Safur will auch einsam leben – ganz einsam – ganz allein – er will auf Alles verzichten und nur allein sein – alle seine Freunde kränken ihn nur; er ist es müde, mit ihnen zu spaßen – er will sie nicht mehr sehen.

Und er ringt die Hände und stöhnt.

Er möcht' am liebsten gleich hier bleiben – in der Einsiedlerwelt –

Da raschelt was neben ihm.

Safur fährt auf und sieht eine große – Schlange.

Die Augen der Schlange leuchten wie zwei Rubine.

Der Leib der Schlange glitzert klebrig.

Safur sieht – es ist eine giftige Schlange – und er springt an die Seite, sieht im nächsten Augenblicke rechts neben den Oleanderbäumen in der Tiefe den Tigris – und springt runter in die Flut. –

Safur ist gerettet – er schwimmt langsam und sicher dorthin, wo die Barken liegen und die Lagerfeuer vor den Zelten brennen.

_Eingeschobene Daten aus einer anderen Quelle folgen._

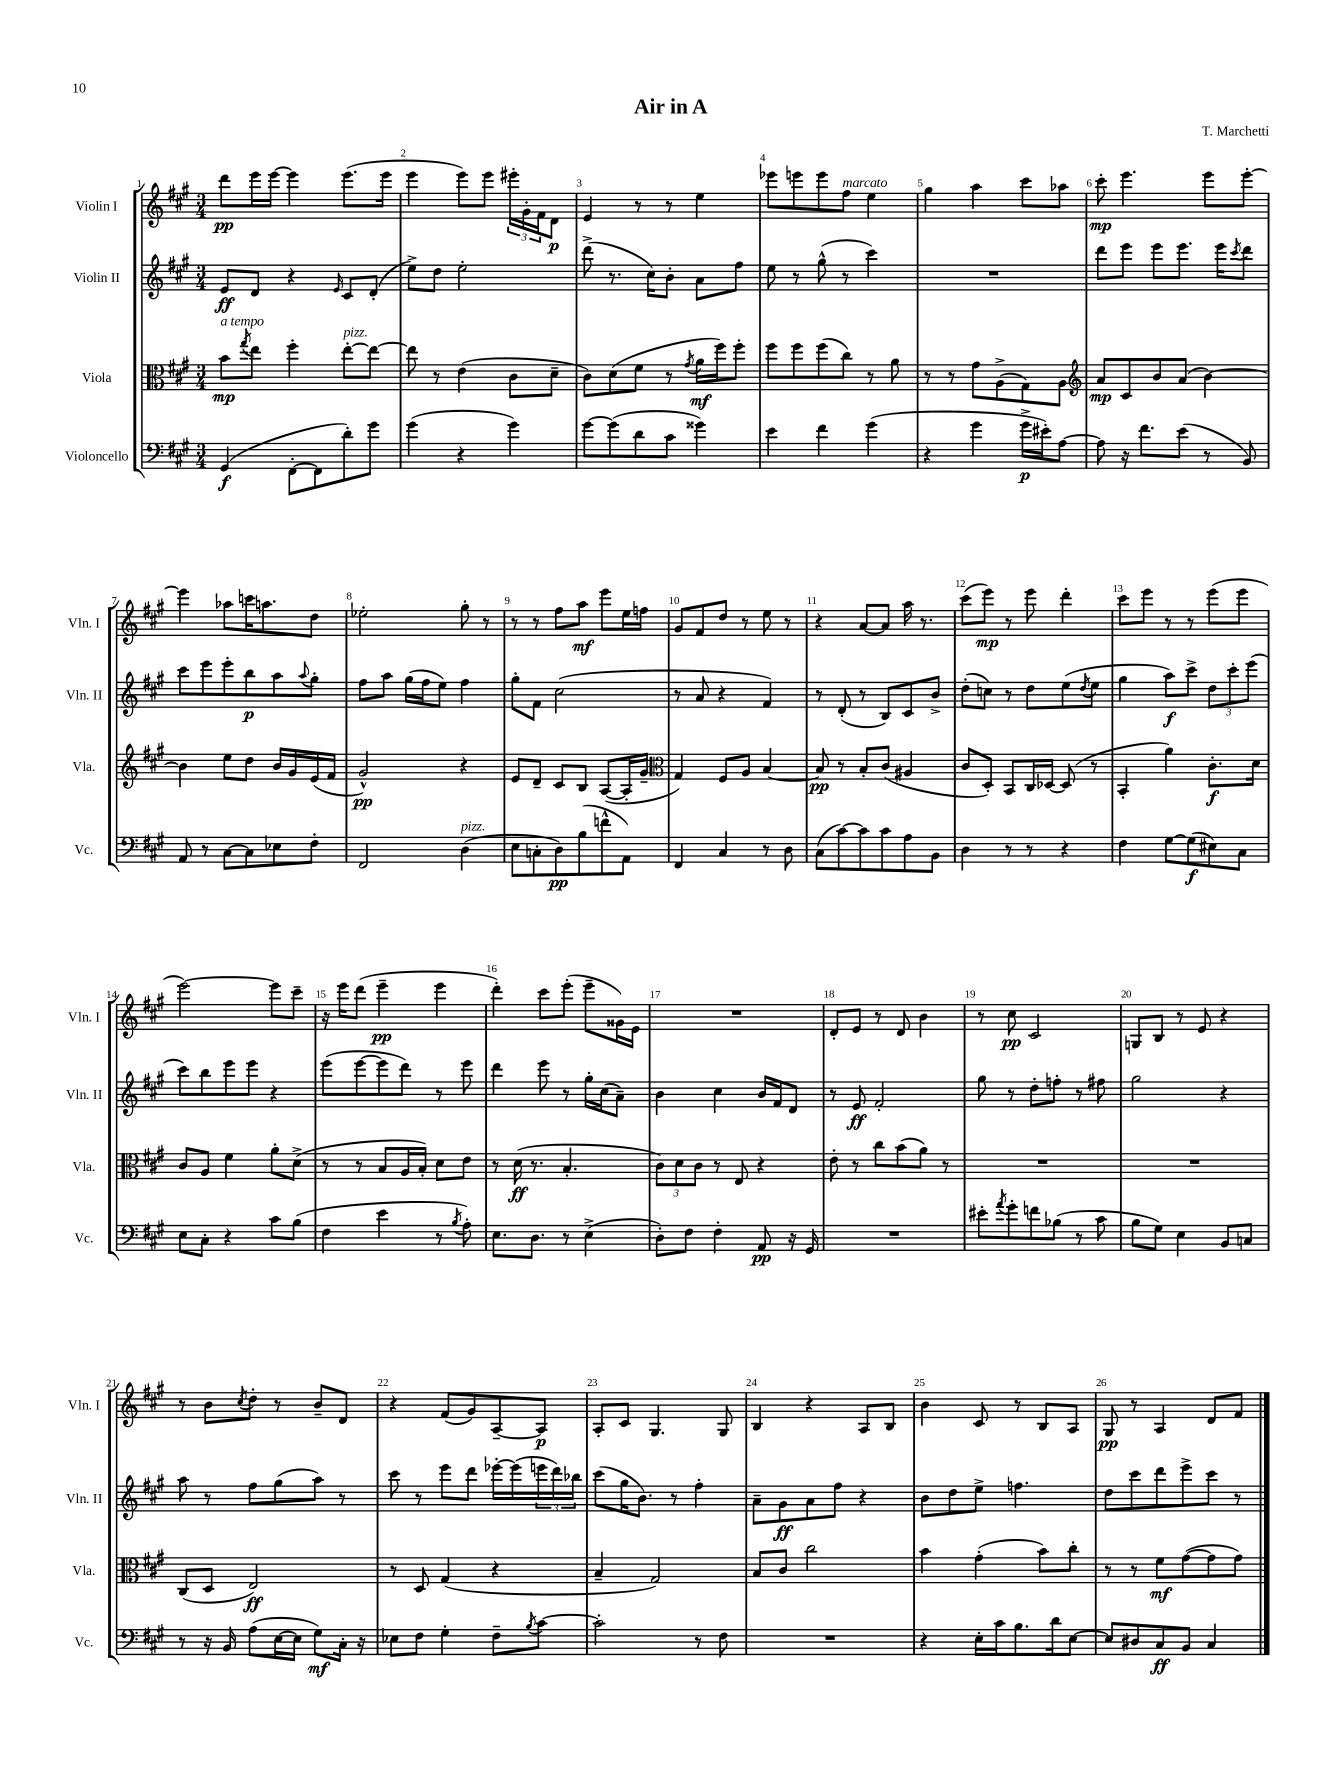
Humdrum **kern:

Die Flammen der Lagerfeuer qualmen mächtige Rauchwolken in den Abendhimmel hinein.

Die glühenden Augen der Schlange starren aber unverwandt in die große gelbe Mondscheibe.

Die Schlange richtet ihren Oberkörper hoch auf und starrt mit ihren glühenden Rubinaugen in den Mond – als wollte sie den vergiften.